History. John is 16 years old and in his second to last year of high school. His parents bring him to see you because his grades have declined this year. He was formerly an A and B student, but he is now barely passing. He goes out with his friends a lot on the weekends, and when he is home he does not want to spend time with his family. His parents are concerned and have received reports from the school that he is skipping classes.

When meeting on his own with you, John is sullen and slightly irritated. He tells you there is nothing wrong and says that his parents “worry too much.” He denies any problems with his mood. You go through some screening questions. He reports that he does drink and uses marijuana “sometimes.” You ask him the CRAFFT substance use screening questions (see Box 17–1), and he scores a 3.

You discuss with John the risks of substance use and how this may affect him negatively (school, home, and safety). You suggest a referral for counseling and John refuses. You offer to see him again in a few weeks and he agrees. He asks if you will tell his parents about his substance use, and you discuss the importance of confidentiality with him.

Parents may have concerns about the health or safety of their teen. Encourage them to discuss this with their child, and set clear parameters for behaviors. Discourage parents from breaking the adolescent’s trust, such as reading a diary, text messages, or e-mails, unless this has already been discussed with the teen as part of the parents’ role, because of concerns about decision making or safety. Youth now live in a cyber world, with much of their social experience taking place through electronic media. Encourage parents to discuss with teens the use of electronic media and safety in terms of personal information that should not be accessible to others on the Internet or shared with people the youth has never met in person. One suggestion for parents who are concerned about what their teen is doing online and personal information they may be sharing is to give their child a 24-hour warning that they will be inspecting all sites accessed and personal information the teen has posted online. This provides the teen the chance to self inspect and delete any information, and then parents can say in the future they will not give the 24-hour warning before checking.

Summary

The adolescent interview can be overwhelming in the scope of the questions and health risk behaviors that may arise in a 15- to 30-minute appointment. It is important to identify areas of concern, but then focus initially on one or two behaviors or identified health areas for that visit. Try to find at least one health-related choice or behavior to praise during the appointment. Parent involvement and support are important and should be encouraged within the parameters of confidentiality and development.

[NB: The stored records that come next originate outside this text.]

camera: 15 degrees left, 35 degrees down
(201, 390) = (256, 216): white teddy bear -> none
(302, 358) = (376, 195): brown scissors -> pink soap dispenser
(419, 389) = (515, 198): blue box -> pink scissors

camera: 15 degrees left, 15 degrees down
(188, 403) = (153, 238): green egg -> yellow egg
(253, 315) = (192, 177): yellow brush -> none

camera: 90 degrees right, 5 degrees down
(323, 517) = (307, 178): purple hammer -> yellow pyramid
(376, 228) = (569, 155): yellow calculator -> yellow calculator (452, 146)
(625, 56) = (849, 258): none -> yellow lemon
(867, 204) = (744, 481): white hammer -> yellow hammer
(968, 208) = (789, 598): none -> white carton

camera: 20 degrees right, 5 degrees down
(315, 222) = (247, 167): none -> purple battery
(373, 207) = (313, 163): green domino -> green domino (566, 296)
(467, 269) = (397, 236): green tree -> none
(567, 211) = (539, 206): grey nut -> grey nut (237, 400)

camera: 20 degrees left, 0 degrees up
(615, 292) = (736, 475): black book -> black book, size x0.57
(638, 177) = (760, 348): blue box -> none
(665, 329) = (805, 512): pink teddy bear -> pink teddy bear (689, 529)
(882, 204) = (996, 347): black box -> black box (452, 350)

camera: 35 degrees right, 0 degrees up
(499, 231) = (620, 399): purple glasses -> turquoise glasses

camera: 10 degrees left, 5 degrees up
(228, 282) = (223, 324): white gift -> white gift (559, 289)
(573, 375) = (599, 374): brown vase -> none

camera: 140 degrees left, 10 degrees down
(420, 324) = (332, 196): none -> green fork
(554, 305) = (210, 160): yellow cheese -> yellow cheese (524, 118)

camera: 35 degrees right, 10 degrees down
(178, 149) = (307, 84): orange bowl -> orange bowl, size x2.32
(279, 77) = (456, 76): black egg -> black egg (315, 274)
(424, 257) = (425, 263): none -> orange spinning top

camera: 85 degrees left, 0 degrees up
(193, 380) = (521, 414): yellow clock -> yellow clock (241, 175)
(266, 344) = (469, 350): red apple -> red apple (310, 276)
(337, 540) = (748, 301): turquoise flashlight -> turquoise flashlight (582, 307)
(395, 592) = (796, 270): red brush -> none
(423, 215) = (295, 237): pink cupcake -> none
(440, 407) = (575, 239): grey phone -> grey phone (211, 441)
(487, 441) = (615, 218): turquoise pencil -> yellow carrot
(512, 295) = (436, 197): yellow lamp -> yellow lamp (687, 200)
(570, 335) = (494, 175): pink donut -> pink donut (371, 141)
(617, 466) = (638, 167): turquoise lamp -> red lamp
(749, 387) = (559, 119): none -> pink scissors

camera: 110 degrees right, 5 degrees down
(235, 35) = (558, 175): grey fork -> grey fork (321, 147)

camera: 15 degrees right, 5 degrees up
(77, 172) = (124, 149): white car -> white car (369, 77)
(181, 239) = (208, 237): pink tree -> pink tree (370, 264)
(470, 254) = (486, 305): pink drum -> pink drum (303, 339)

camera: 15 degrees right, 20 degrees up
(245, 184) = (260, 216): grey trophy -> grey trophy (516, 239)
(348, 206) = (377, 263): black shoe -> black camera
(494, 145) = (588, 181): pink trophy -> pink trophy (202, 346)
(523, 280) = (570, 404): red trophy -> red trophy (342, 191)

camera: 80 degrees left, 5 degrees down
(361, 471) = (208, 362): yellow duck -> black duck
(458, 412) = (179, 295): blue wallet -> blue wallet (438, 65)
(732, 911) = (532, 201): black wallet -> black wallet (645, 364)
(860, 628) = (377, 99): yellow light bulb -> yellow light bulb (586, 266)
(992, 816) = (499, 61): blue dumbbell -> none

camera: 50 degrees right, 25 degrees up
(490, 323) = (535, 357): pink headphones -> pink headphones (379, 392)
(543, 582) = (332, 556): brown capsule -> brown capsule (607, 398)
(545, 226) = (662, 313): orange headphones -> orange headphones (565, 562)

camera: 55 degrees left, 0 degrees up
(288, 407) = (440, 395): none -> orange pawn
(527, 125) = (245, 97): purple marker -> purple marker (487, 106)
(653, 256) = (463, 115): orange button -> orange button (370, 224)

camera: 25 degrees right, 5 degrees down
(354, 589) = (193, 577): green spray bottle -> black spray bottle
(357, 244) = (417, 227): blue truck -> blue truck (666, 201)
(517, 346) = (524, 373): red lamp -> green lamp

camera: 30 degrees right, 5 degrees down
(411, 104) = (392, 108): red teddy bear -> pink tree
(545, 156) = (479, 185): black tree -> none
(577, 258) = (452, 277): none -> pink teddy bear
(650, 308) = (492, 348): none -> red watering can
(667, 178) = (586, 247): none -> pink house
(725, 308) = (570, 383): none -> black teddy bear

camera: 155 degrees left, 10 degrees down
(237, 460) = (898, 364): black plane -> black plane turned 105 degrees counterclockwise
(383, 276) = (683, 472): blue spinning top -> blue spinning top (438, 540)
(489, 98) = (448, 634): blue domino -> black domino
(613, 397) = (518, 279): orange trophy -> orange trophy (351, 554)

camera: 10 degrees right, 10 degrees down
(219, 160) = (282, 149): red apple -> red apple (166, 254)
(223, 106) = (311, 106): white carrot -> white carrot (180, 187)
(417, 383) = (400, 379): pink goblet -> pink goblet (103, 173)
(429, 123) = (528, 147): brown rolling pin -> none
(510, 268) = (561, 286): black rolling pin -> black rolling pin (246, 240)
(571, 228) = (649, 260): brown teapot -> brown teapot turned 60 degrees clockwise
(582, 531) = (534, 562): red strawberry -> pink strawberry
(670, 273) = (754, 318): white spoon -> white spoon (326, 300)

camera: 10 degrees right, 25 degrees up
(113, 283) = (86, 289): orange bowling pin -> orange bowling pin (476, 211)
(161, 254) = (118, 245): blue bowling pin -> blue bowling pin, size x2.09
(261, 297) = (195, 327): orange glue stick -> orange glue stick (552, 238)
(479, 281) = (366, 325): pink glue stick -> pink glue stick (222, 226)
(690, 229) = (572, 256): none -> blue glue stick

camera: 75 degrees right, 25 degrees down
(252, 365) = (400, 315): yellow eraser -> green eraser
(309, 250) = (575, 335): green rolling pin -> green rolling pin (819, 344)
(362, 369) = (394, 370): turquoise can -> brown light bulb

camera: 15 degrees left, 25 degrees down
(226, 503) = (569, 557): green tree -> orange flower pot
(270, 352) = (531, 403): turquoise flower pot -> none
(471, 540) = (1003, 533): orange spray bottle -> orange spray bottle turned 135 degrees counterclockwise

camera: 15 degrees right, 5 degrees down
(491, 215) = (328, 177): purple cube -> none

The foundation of the doctor-patient relationship, established by building trust and rapport with the adolescent, will encourage the teenager to return for further follow-up. The follow-up appointment ideally should be given to the teen before leaving the office, and, if this is not possible, there should be a clear plan for when the office will contact the teen with the next appointment. Letting adolescents know what will and will not be shared with their parents and giving a valid reason for follow-up appointments while maintaining confidentiality will facilitate trust. Ultimately, if youths feel their physician is listening to them, is interested in them, and that they are not being judged, they are more likely to engage positively in their own health care.